До встречи на небесах! Небожители подвала - страница 33



– Вы все дерьмо. Там, где вы заканчиваете, я только начинаю. Я гений! Я не написал ни одного плохого стихотворения. Мои стихи на чёрном рынке стоят сотни.

Глядя на Авсарагова, я сделал вывод: для обычного человека его свобода поведения заканчивается там, где начинается мир другого человека, а гений своё пространство не ограничивает.

Стихи Авсарагова действительно сделаны мастерски: слова скупые, пригнаны плотно, словно кирпичик к кирпичику; жаль только, в этой тщательной отделке не оставалось места чувствам. О воздухе между строк и не говорю: читая их, я прямо задыхался – казалось, поэт творил где-то во внеземных сферах, где нет кислорода. Выслушивая самопрославление поэта, я недоумевал – ну ладно, думай о своей гениальности про себя, зачем внушать о ней другим?

– В Авсарагове сидят черти, – со знанием дела говорил поэт Эдуард Балашов.

Заходили в заповедное кафе ещё несколько разнузданных, сумасбродных гениев вроде поэтов Анатолия Заяца и Арсения Седугина. В горластом – душа нараспашку – Заяце сидел огнедышащий дракон. Он входил в кафе и на весь зал орал: «Привет клубу чудаков!» – и, подсаживаясь к завсегдатаям, без передыха перечислял десятку современных гениальных российских поэтов, при этом себя скромно ставил на шестое место. Он часто вёл себя как ненормальный, но писал здравые стихи о каком-нибудь крупном деятеле (как тот в детстве сидел на таком-то дереве, гладил такую-то кошку) и постоянно лез на трибуну (на собраниях, обсуждениях), всё время старался высунуться, отметиться. Знаменитостям Заяц подобострастно жал руки, с лёгким подхалимажем умышленно повышал в званиях… Некоторые говорили, что у Заяца есть хорошие стихи – не знаю, не читал. Я вообще не видел в нём ни одной светлой черты и старался обходить его стороной, но он то и дело лез ко мне. Как-то подскочил, схватил за руку и взвизгнул:

– Я такое сделал! Та-акое!

Я думал, он убил кого-нибудь, а он отвёл меня в сторону и показал клочки бумаги, на которых были намазюканы палочки, крючки, загогулины, какие-то кошмарные букашки, явные следы душевного надлома, искривлённого ума.

– Видал?! – говорит, и дальше, прямо истекая слюной: – Новая форма, шифры стиха! Гениально! Это нечто! Такого ещё не было!.. Я подарил миру совершенное решение. Как-то неожиданно нашло. Сам не ожидал.

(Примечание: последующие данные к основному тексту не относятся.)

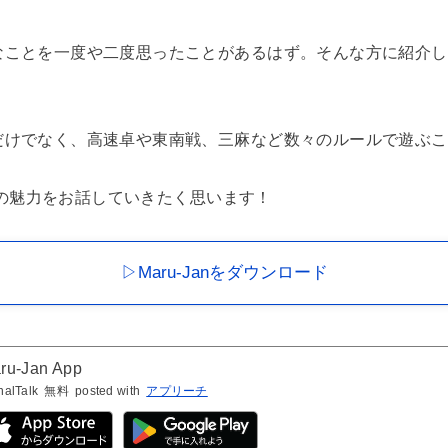
なことを一度や二度思ったことがあるはず。そんな方に紹介し
だけでなく、高速卓や東南戦、三麻など数々のルールで遊ぶこ
anの魅力をお話していきたく思います！
▷Maru-Janをダウンロード
ru-Jan App
nalTalk
無料
posted with
アプリーチ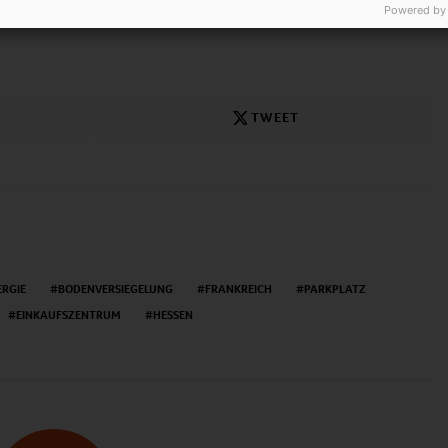
Powered by
TWEET
ERGIE
BODENVERSIEGELUNG
FRANKREICH
PARKPLATZ
EINKAUFSZENTRUM
HESSEN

Казалось, его дракон нахлебался перебродившего вина и внезапно зелье вырвалось наружу. Он говорил о себе как о творце, который совершил подвиг, – творце, руку которого ведут потусторонние, всевышние силы, а он вроде здесь ни при чём, ему не нужно ухлопывать уйму времени, чтобы докопаться до главного – всё даётся без натуги, даром. Выпалив набор из превосходных, затмевающих небо степеней, он убрал свои изыскания.

– Ну, я побежал работать. Времени в обрез. Надо наращивать скорость в работе. Нельзя расхолаживаться.

– Беги, конечно, – растерянно пробормотал я. – Но не переутомись!

Не менее помешанным выглядел и Седугин: тот в любое время года ходил в драной телогрейке и изношенных сапогах, невнятно бормотал, что голодает, ночует в каких-то трубах, цистернах, но имел машину и дачу с сауной и маскировался под горемыку бомжа, чтобы вызвать жалость. Он занимался каким-то гибридным искусством: писал рассказы в диалогах (лупил избитые фразочки) и по шаблону делал к ним абстрактные иллюстрации, в которых сквозило желание удивить, – всё выглядело нарочитым и попахивало шарлатанством.